George FriedaA friend of mine died this week. For the first time in my grief life the tears I am shedding are of joy and relief. Oh, yes, I will miss him. Greatly. He was a sun in my life. I always looked forward to seeing him. And, yes, Husband knew.

In February, 2007, I realized a dream. I became a paid writer. I was asked to write a column for the Springfield News Sun about the county I live in. The column started out as bi-weekly on Monday. By July, the job became weekly on Sunday. I knew that was the big time – to be a Sunday columnist– since that was the day of the week with the greatest circulation.

In no time, my column that I hoped displayed my inner Erma Bombeck, provided me with a notoriety I was not expecting.

Strangers stopped me in the grocery store to express fondness for my column. I rarely got away from 7:30 a.m. Sunday Mass without someone letting me know that my writing had already been read. Usually these statements let me know how I ranked in the reader’s priority list. “I read you second, right after the comics/sports pages.”

The rest of my life didn’t stop because of the column. In other words, I did not hide from my very minor celebrity.I continued to do many of the activities I had done, including volunteering at the Springfield Performing Arts Center.

One night while I was a greeter, the secretary from my church attended a performance. Sue ended up standing with me before the performance. We both noticed an elderly couple across the hallway who stopped abruptly while looking in our direction. Sue should have been my public relations manager.

She soon embarrassed me by saying loudly, “Do you recognize her from her column picture.”

The couple both had broad smiles as they nodded their heads.

“Would you like her autograph?”

“Sue!” I thought.

The couple seemed thrilled and presented their program for the night’s performance. I gave them my very first autograph. In order to personalize it I asked for their names . Sue stood by grinning and chatting away about the way I always referred to “Husband” and “Son” while I wrote a thankful note to George and Frieda McCann.

They were both short, neither much over 5 feet tall, although truthfully, I could not estimate his height accurately since he was bent over and walked with a cane.
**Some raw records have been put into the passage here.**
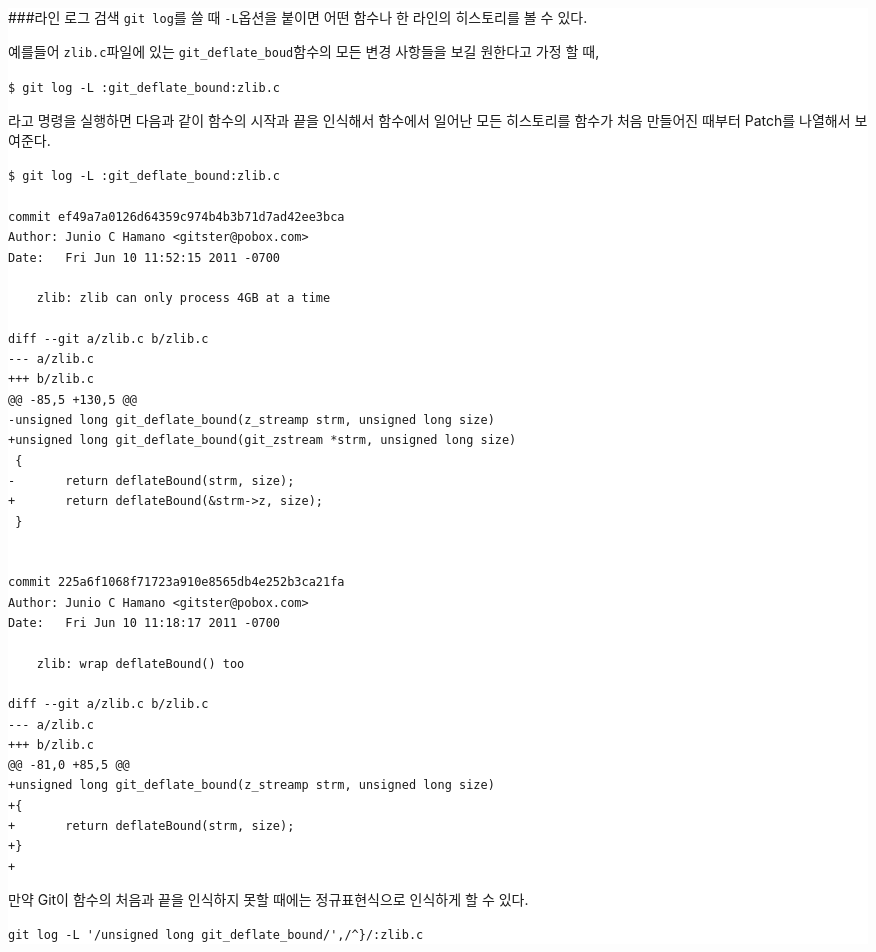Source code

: ###라인 로그 검색
`git log`를 쓸 때 `-L`옵션을 붙이면 어떤 함수나 한 라인의 히스토리를 볼 수 있다.

예를들어 `zlib.c`파일에 있는 `git_deflate_boud`함수의 모든 변경 사항들을 보길 원한다고 가정 할 때,

```
$ git log -L :git_deflate_bound:zlib.c
```
라고 명령을 실행하면 다음과 같이 함수의 시작과 끝을 인식해서 함수에서 일어난 모든 히스토리를 함수가 처음 만들어진 때부터 Patch를 나열해서 보여준다.

```
$ git log -L :git_deflate_bound:zlib.c

commit ef49a7a0126d64359c974b4b3b71d7ad42ee3bca
Author: Junio C Hamano <gitster@pobox.com>
Date:   Fri Jun 10 11:52:15 2011 -0700

    zlib: zlib can only process 4GB at a time

diff --git a/zlib.c b/zlib.c
--- a/zlib.c
+++ b/zlib.c
@@ -85,5 +130,5 @@
-unsigned long git_deflate_bound(z_streamp strm, unsigned long size)
+unsigned long git_deflate_bound(git_zstream *strm, unsigned long size)
 {
-       return deflateBound(strm, size);
+       return deflateBound(&strm->z, size);
 }


commit 225a6f1068f71723a910e8565db4e252b3ca21fa
Author: Junio C Hamano <gitster@pobox.com>
Date:   Fri Jun 10 11:18:17 2011 -0700

    zlib: wrap deflateBound() too

diff --git a/zlib.c b/zlib.c
--- a/zlib.c
+++ b/zlib.c
@@ -81,0 +85,5 @@
+unsigned long git_deflate_bound(z_streamp strm, unsigned long size)
+{
+       return deflateBound(strm, size);
+}
+
```

만약 Git이 함수의 처음과 끝을 인식하지 못할 때에는 정규표현식으로 인식하게 할 수 있다.

```
git log -L '/unsigned long git_deflate_bound/',/^}/:zlib.c
```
Her long white hair was twisted up and attached to the back of her head. They both had an unmistakable joy of life and each other that produced a contagious effervescence and twinkle in their eyes.
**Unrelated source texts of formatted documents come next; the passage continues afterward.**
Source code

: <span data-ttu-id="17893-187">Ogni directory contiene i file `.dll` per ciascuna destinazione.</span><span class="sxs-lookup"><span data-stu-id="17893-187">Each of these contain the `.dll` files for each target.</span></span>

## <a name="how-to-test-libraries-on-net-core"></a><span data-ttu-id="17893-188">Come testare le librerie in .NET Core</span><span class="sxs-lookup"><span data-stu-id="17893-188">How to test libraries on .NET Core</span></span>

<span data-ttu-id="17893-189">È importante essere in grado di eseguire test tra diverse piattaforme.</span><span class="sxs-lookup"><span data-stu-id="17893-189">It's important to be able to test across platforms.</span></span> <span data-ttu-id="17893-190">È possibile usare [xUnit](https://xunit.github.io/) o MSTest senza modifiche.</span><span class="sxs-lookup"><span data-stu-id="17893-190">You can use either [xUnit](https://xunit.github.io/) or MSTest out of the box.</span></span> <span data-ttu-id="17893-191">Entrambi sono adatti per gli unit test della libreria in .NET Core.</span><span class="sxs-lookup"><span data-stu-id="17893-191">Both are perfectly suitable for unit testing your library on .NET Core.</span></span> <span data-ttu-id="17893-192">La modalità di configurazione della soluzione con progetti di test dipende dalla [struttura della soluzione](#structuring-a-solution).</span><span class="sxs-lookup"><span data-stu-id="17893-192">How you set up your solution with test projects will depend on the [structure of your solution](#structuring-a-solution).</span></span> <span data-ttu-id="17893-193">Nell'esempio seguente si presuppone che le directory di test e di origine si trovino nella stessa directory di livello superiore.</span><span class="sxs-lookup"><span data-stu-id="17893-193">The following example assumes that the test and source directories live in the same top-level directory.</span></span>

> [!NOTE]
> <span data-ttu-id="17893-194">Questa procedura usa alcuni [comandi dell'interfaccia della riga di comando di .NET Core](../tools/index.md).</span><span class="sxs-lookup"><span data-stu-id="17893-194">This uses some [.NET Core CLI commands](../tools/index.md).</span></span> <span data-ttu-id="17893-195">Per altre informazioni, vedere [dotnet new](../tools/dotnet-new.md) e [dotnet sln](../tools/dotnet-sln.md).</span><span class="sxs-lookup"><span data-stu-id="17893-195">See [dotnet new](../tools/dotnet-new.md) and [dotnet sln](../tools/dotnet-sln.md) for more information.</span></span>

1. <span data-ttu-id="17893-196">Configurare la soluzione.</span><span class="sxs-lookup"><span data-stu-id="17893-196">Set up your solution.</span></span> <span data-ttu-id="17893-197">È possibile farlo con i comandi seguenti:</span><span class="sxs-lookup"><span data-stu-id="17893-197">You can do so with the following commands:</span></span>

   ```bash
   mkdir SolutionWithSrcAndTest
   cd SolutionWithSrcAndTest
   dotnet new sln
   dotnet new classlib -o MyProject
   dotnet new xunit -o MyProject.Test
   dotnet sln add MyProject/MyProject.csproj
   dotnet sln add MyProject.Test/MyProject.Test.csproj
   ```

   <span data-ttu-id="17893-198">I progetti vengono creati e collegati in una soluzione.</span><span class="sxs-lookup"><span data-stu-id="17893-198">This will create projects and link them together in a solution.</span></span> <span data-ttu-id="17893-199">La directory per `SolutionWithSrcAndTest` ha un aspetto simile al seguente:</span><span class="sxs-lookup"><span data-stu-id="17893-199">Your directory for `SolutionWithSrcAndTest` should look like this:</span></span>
Subsequent volunteering posts brought the two of them for an evening at the symphony or a touring Broadway musical production. I always looked out for them and they for me.

I found out from a long-time Springfield resident that George had run a pharmacy in downtown. Frieda was a very active volunteer for the local library and helped to set up a library and other programs for the jail inmates. The two of them were in their 80s and seemingly had more energy than a two-year old.
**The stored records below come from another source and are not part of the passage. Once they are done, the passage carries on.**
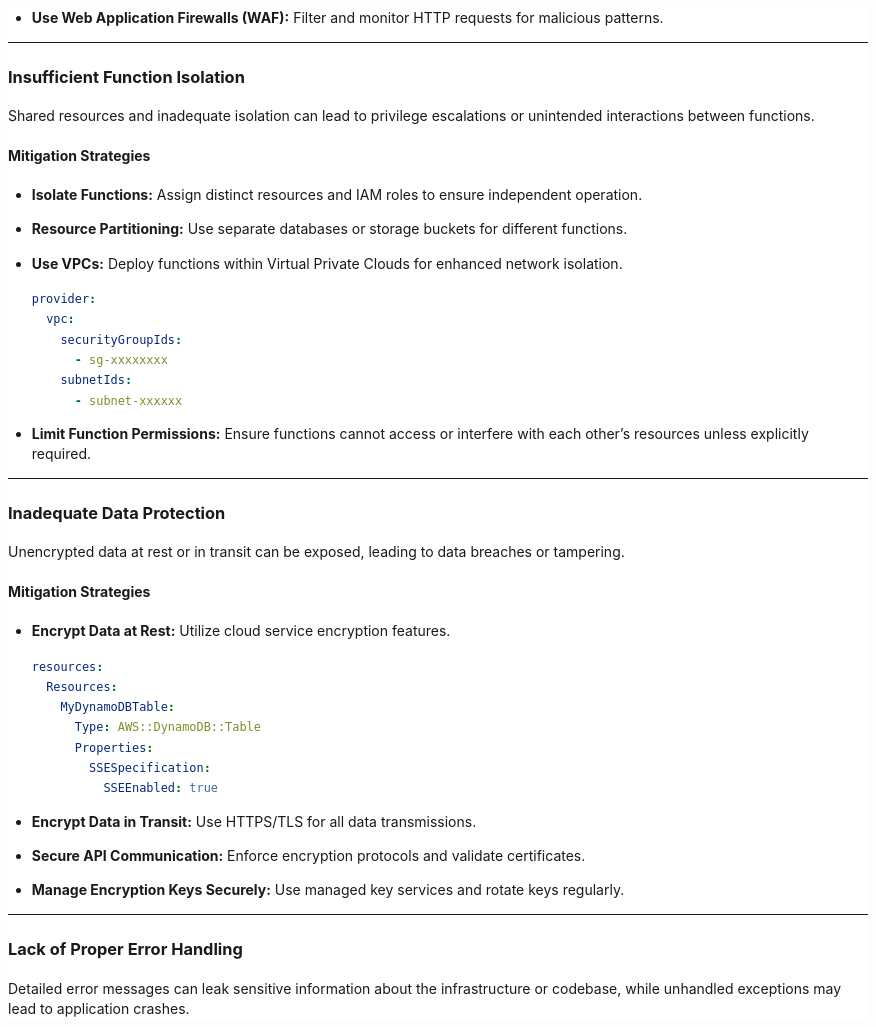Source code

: - **Use Web Application Firewalls (WAF):** Filter and monitor HTTP requests for malicious patterns.

---

### **Insufficient Function Isolation**

Shared resources and inadequate isolation can lead to privilege escalations or unintended interactions between functions.

#### **Mitigation Strategies**

- **Isolate Functions:** Assign distinct resources and IAM roles to ensure independent operation.
- **Resource Partitioning:** Use separate databases or storage buckets for different functions.
- **Use VPCs:** Deploy functions within Virtual Private Clouds for enhanced network isolation.

  ```yaml
  provider:
    vpc:
      securityGroupIds:
        - sg-xxxxxxxx
      subnetIds:
        - subnet-xxxxxx
  ```

- **Limit Function Permissions:** Ensure functions cannot access or interfere with each other’s resources unless explicitly required.

---

### **Inadequate Data Protection**

Unencrypted data at rest or in transit can be exposed, leading to data breaches or tampering.

#### **Mitigation Strategies**

- **Encrypt Data at Rest:** Utilize cloud service encryption features.

  ```yaml
  resources:
    Resources:
      MyDynamoDBTable:
        Type: AWS::DynamoDB::Table
        Properties:
          SSESpecification:
            SSEEnabled: true
  ```

- **Encrypt Data in Transit:** Use HTTPS/TLS for all data transmissions.
- **Secure API Communication:** Enforce encryption protocols and validate certificates.
- **Manage Encryption Keys Securely:** Use managed key services and rotate keys regularly.

---

### **Lack of Proper Error Handling**

Detailed error messages can leak sensitive information about the infrastructure or codebase, while unhandled exceptions may lead to application crashes.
Over time, we shared stories, prayer requests (mostly from me) and our common Catholicism. My close and longest friendship was supported by George when I let him know that Father Bob had cancer. He added Father Bob to his prayer list and would call me from time to time to see how Father Bob was doing.

When a 6-month old cousin was diagnosed with a kidney cancer, George was quick to add Bryson to his prayer list and then always ask how Bryson was doing when we’d see each other.

One year, a few days before St. Patrick’s Day, the McCanns came to the symphony. I was in the cloak room (coat room). George wore no green. I pretended horror (McCann!) and gave him my shamrock pin. He seemed tickled.

The McCann’s home was on a 2011 bicycle tour of homes. They insisted that “Husband” and I come in for a drink. It was the first opportunity for them to meet the man they had been reading about for four years.

I was excited for my friends to meet my husband while they expressed their disappointed that they could not have ridden on the tour since they had been avid bicyclists. George’s back had gotten so bad, he could not comfortably ride anymore. I think Frieda could have, but she would do what George could.

Time moved on, but George got slower and more bent over. It was a shock when Frieda died in January, 2014. She was in the hospital fighting flu symptoms and then she wasn’t. This was not the timing I expected. Frieda was 90.

George was devastated. His bride of 70 years.

Today I found out that George (92) and Frieda are reunited. I will miss my friend greatly, but I’m so glad he and Frieda are reunited.

I love you George and Frieda. Watch over me, please.